EXTRACTED MATERIAL →
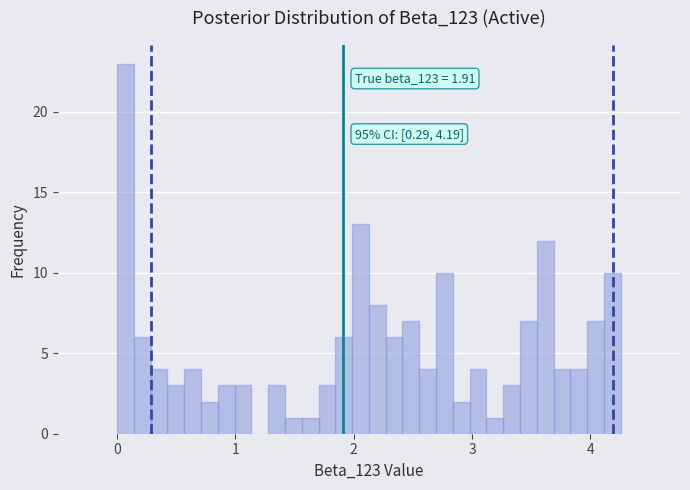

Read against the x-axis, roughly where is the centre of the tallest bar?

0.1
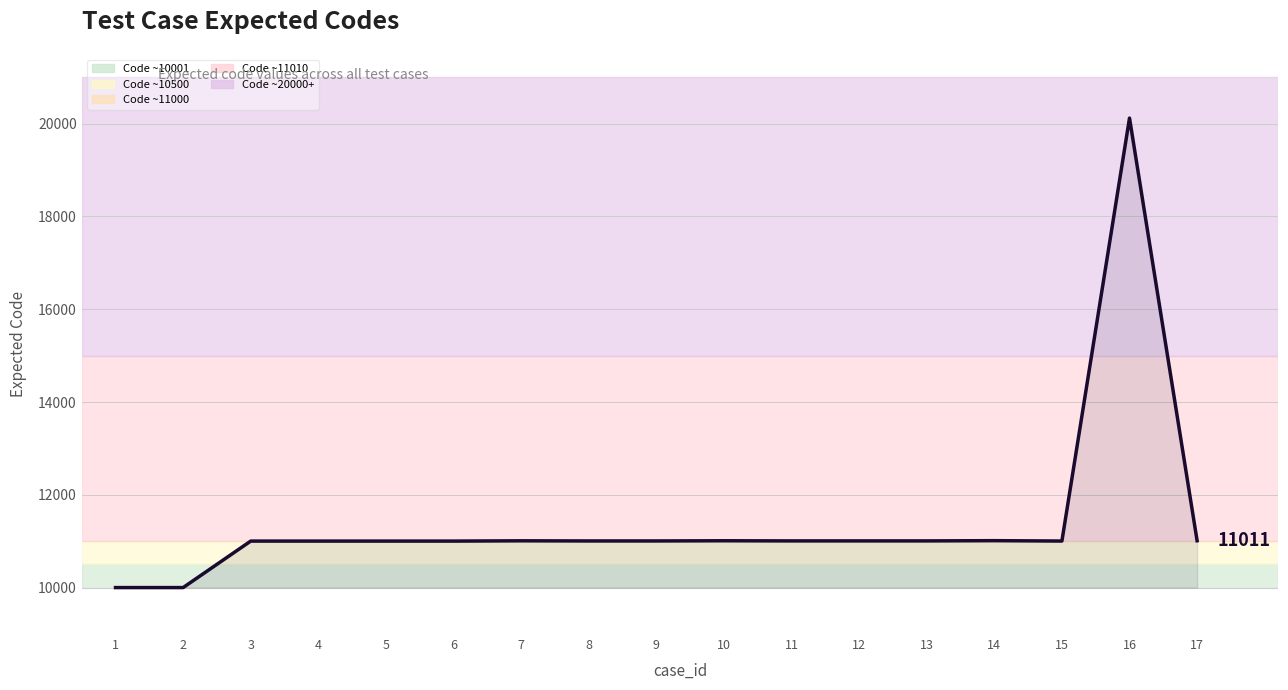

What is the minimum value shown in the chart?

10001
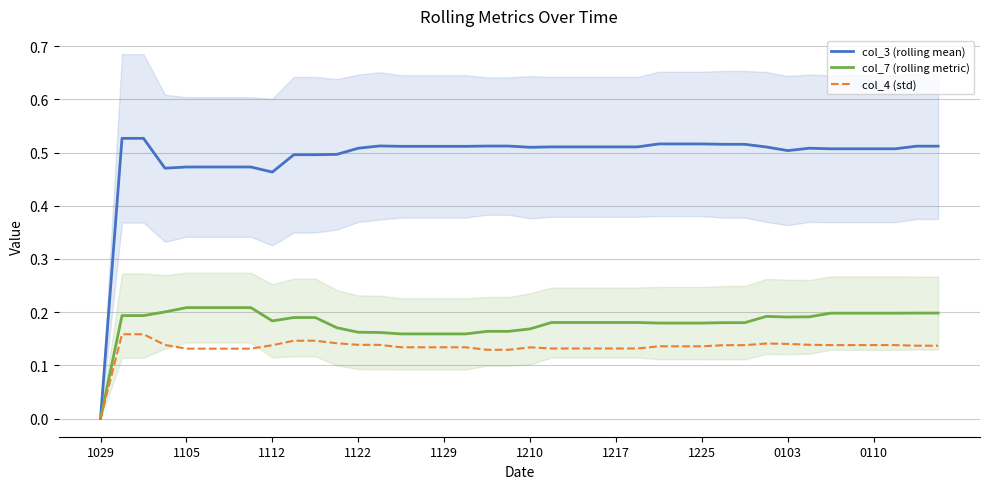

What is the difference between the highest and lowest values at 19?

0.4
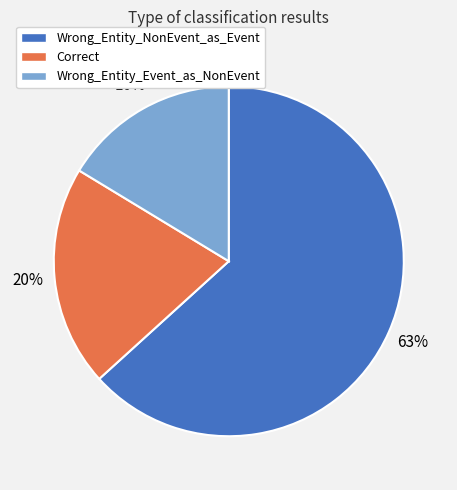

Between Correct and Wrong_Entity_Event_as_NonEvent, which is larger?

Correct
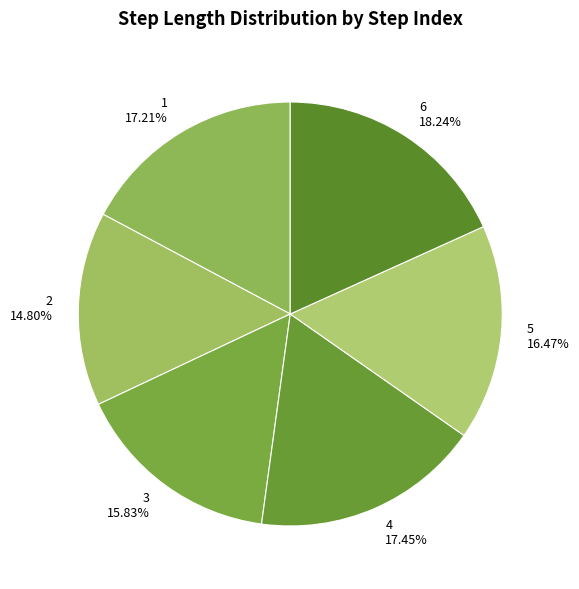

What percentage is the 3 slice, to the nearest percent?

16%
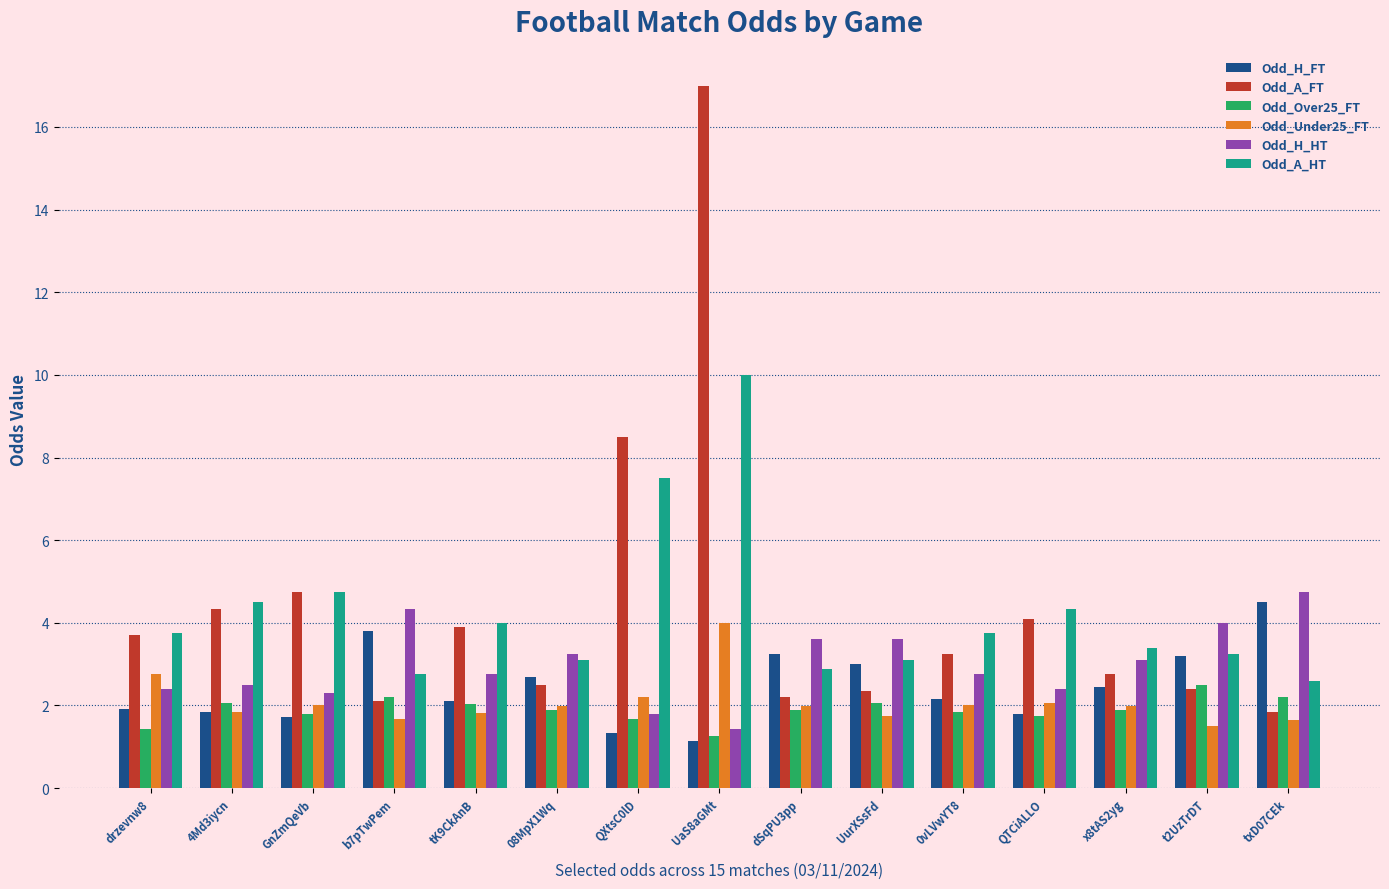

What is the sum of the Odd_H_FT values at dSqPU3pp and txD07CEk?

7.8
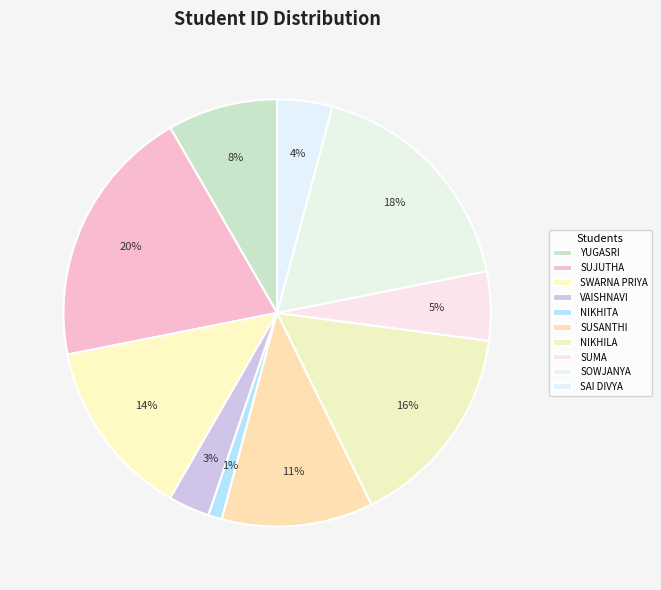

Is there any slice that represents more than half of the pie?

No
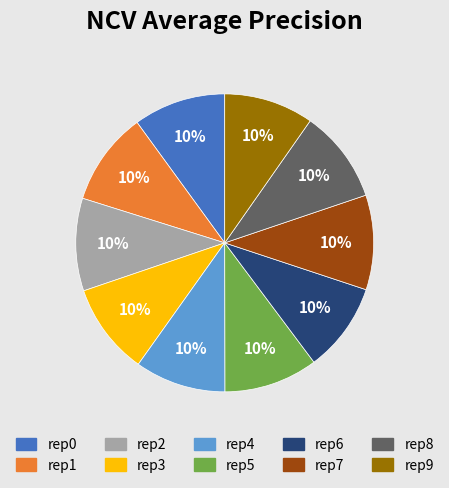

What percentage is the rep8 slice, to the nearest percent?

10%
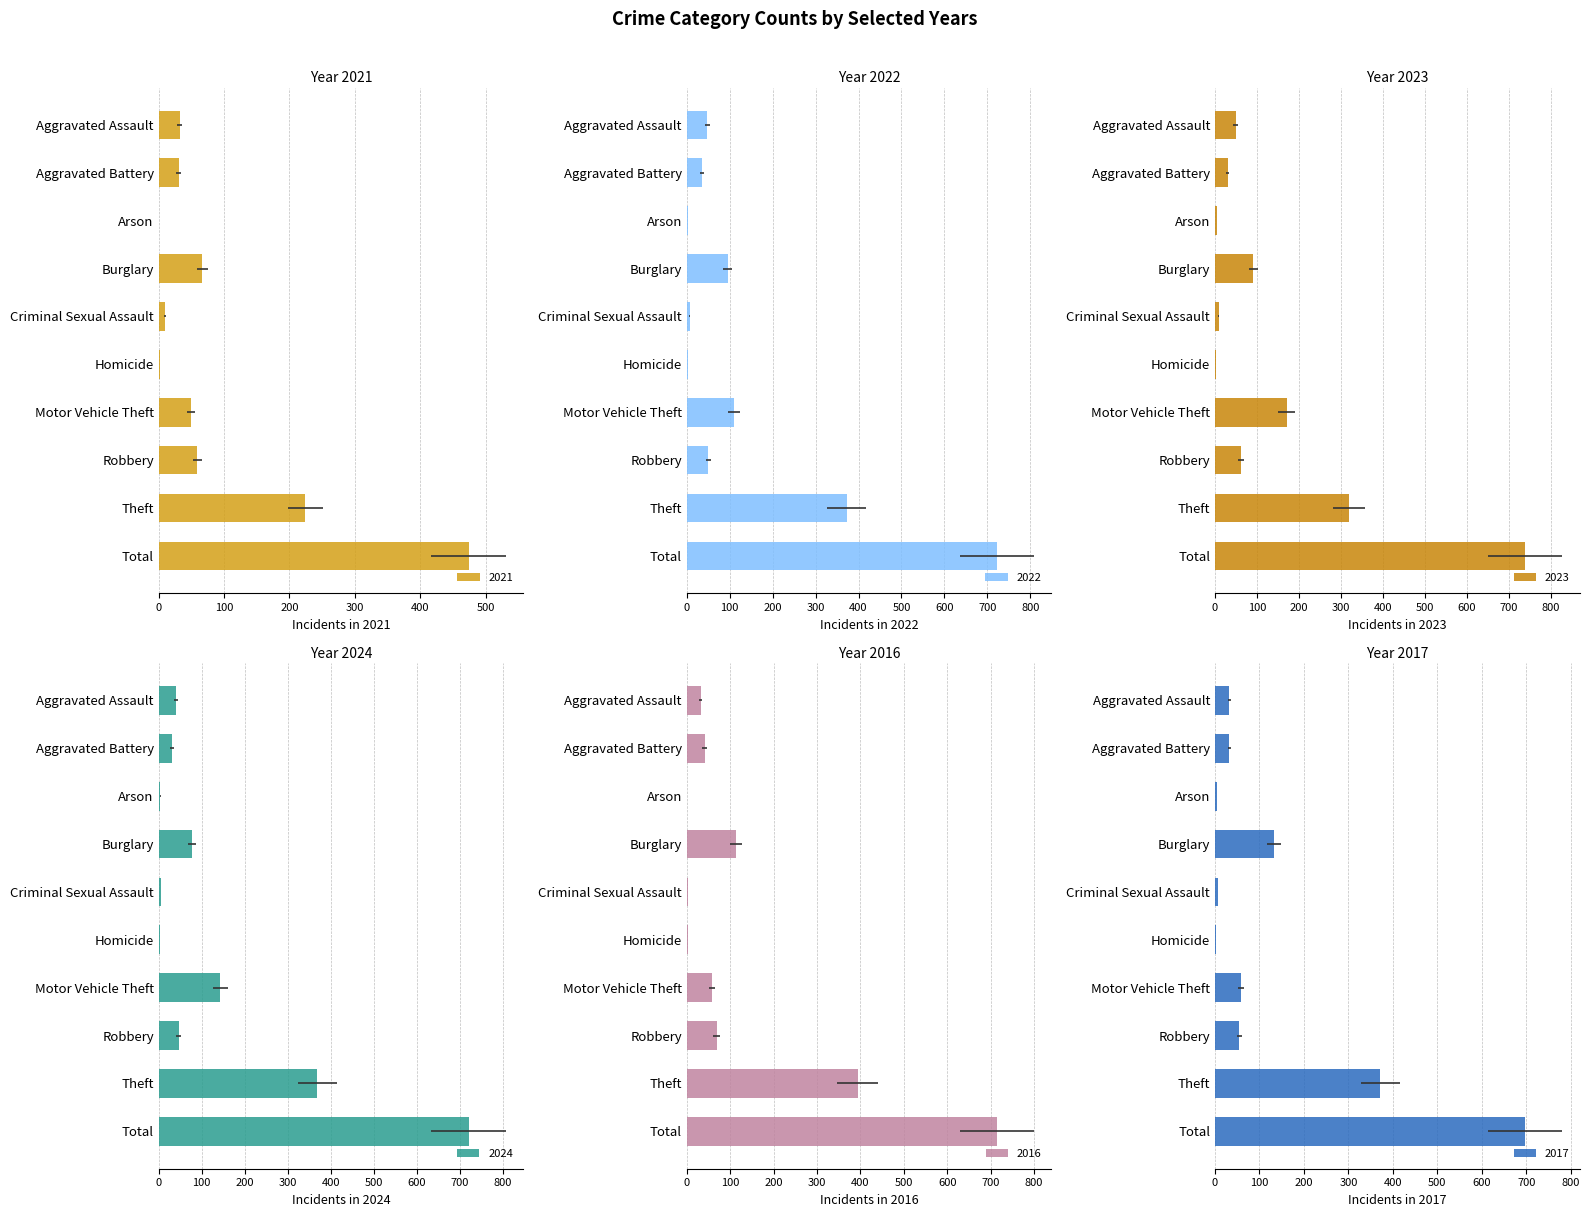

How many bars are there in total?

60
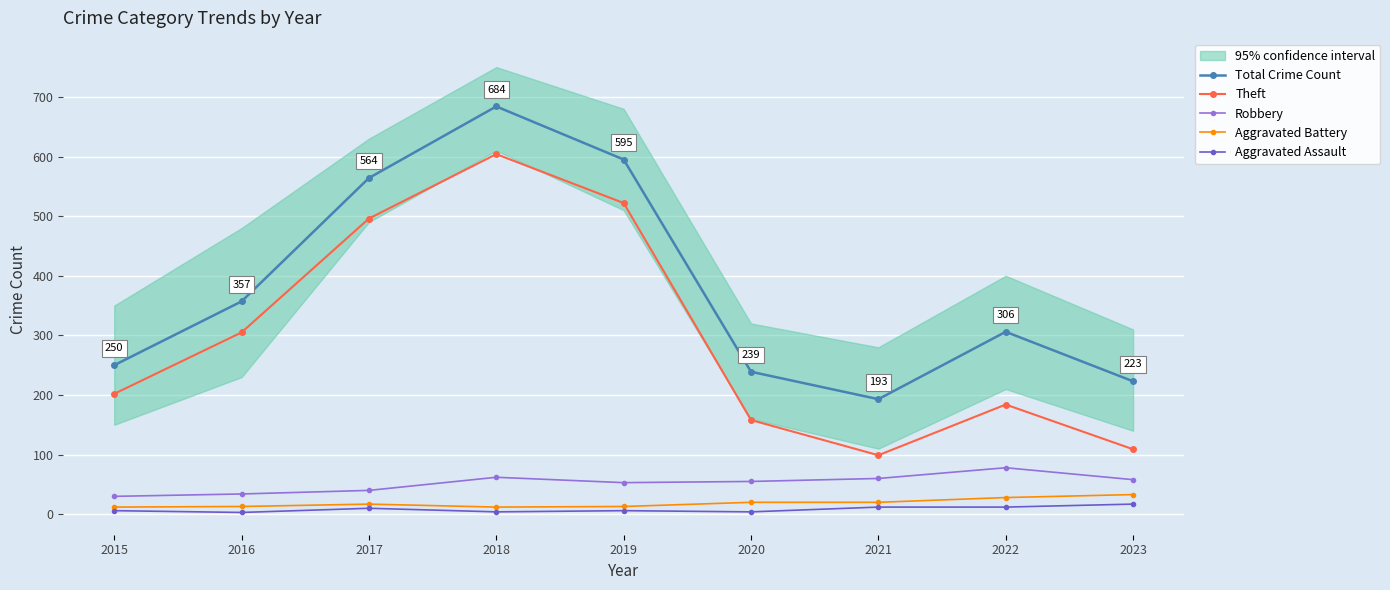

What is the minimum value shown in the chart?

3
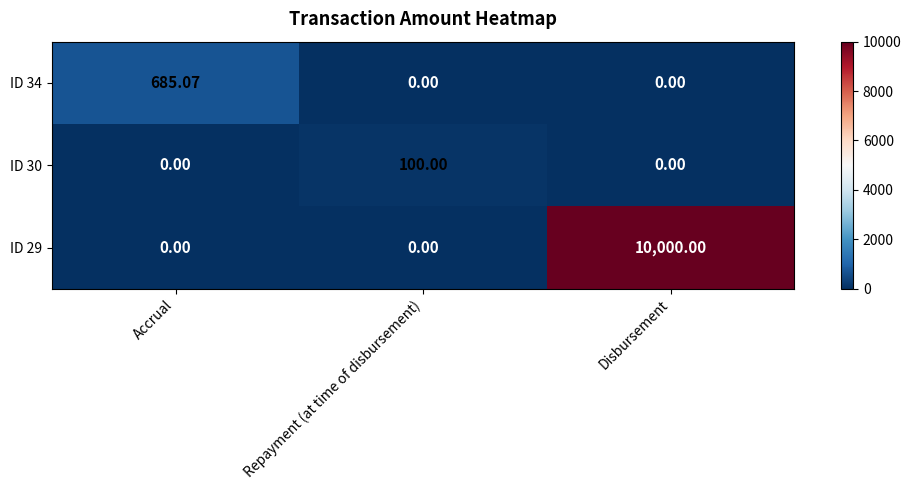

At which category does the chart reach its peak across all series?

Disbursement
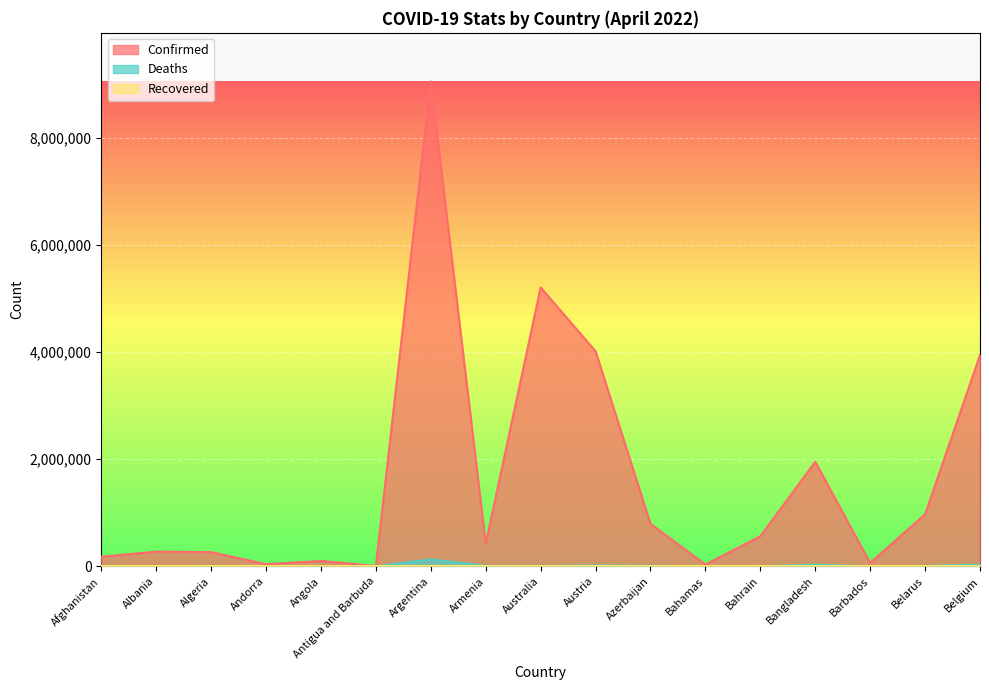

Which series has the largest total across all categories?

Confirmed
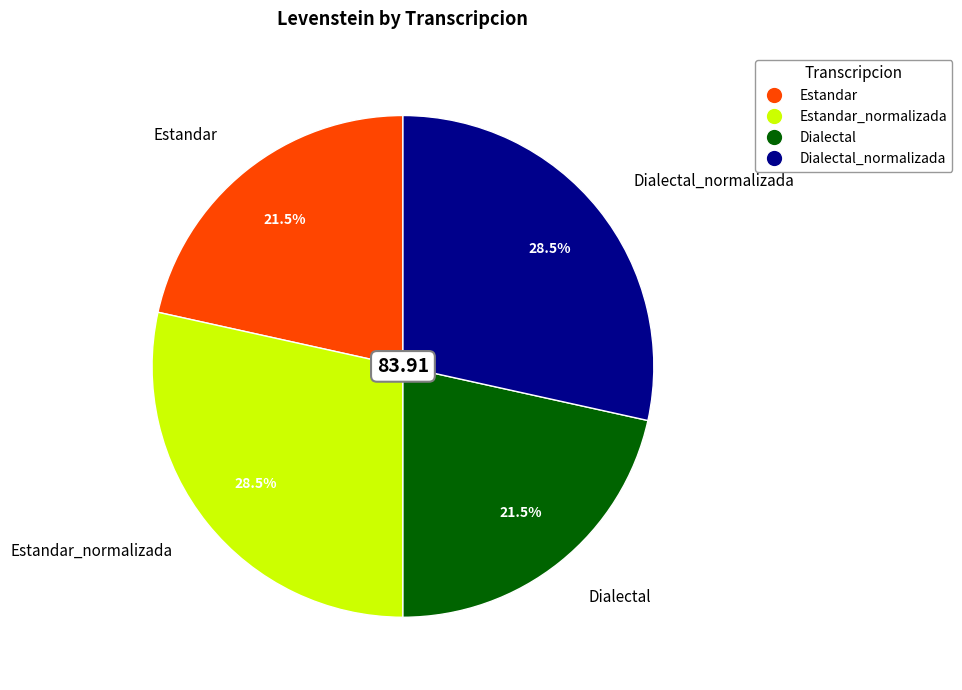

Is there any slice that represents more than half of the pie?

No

TASK →
Copy the text of every item above word for word, leaving out the pictures.

ANSWER FOR THE TASK →
Read against the x-axis, roughly where is the centre of the tallest bar?

0.1

What is the minimum value shown in the chart?

10001

What is the difference between the highest and lowest values at 19?

0.4

Between Correct and Wrong_Entity_Event_as_NonEvent, which is larger?

Correct

What percentage is the 3 slice, to the nearest percent?

16%

What is the sum of the Odd_H_FT values at dSqPU3pp and txD07CEk?

7.8

Is there any slice that represents more than half of the pie?

No

What percentage is the rep8 slice, to the nearest percent?

10%

How many bars are there in total?

60

What is the minimum value shown in the chart?

3

At which category does the chart reach its peak across all series?

Disbursement

Which series has the largest total across all categories?

Confirmed

Is there any slice that represents more than half of the pie?

No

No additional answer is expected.